Former MSBC speakers shine in business roles during PyeongChang Olympics

The 2018 Winter Olympics recently concluded in Pyeongchang, wrapping up the efforts of hundreds of gifted athletes and professionals in the sport business industry. Multiple former speakers at the Michigan Sport Business Conference left a large footprint on the proceedings, making their presence felt everywhere from TV production to marketing to the International Olympic Committee.

Gary Zenkel, President, NBC Olympics and Business, NBC Sports Group

Gary Zenkel spoke at the MSBC in 2013, participating in a panel called “The Global Reach of Sport.” Since 2013, Zenkel has continued to establish the future of NBC Olympics, securing Olympic broadcasting rights for NBC Universal through 2032, the longest U.S. media rights deal in Olympics history. In 2017, Zenkel became President of Business, where, in addition to his Olympics duties, he is in charge of strategy and operations for NBC Sports.
----------------
_Exercise prompt_
From the article on former MSBC speakers at the PyeongChang Olympics, reproduce word for word the part that opens with the words containing "Former MSBC speakers" and closes with "International Olympic Committee.".

_Supplied records_
----------------
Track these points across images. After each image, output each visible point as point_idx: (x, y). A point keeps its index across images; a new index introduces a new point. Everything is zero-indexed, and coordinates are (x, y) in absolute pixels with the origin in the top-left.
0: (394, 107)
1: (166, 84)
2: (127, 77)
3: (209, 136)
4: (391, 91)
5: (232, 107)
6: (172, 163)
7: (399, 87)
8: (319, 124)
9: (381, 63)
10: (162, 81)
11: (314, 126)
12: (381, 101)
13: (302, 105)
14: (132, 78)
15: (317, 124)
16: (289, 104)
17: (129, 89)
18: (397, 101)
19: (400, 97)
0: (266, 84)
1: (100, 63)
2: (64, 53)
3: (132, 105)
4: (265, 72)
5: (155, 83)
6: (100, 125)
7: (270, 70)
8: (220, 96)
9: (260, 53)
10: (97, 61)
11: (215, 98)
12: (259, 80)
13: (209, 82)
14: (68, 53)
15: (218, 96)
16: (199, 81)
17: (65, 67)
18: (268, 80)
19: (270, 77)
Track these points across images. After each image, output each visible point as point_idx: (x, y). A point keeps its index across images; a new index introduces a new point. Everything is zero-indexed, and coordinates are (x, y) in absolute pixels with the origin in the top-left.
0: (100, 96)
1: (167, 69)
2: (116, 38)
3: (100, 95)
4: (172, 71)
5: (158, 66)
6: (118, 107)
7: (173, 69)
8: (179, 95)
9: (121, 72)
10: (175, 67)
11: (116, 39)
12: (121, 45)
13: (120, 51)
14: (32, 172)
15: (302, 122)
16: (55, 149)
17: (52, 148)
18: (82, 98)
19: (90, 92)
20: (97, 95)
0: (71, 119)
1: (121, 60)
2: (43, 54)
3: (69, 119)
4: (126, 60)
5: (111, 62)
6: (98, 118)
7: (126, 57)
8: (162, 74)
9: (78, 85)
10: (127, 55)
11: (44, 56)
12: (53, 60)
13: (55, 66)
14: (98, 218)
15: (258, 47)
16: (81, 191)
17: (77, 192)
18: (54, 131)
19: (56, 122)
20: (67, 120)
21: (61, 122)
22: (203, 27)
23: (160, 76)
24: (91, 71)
----------------
_Problem solution_
Former MSBC speakers shine in business roles during PyeongChang Olympics

The 2018 Winter Olympics recently concluded in Pyeongchang, wrapping up the efforts of hundreds of gifted athletes and professionals in the sport business industry. Multiple former speakers at the Michigan Sport Business Conference left a large footprint on the proceedings, making their presence felt everywhere from TV production to marketing to the International Olympic Committee.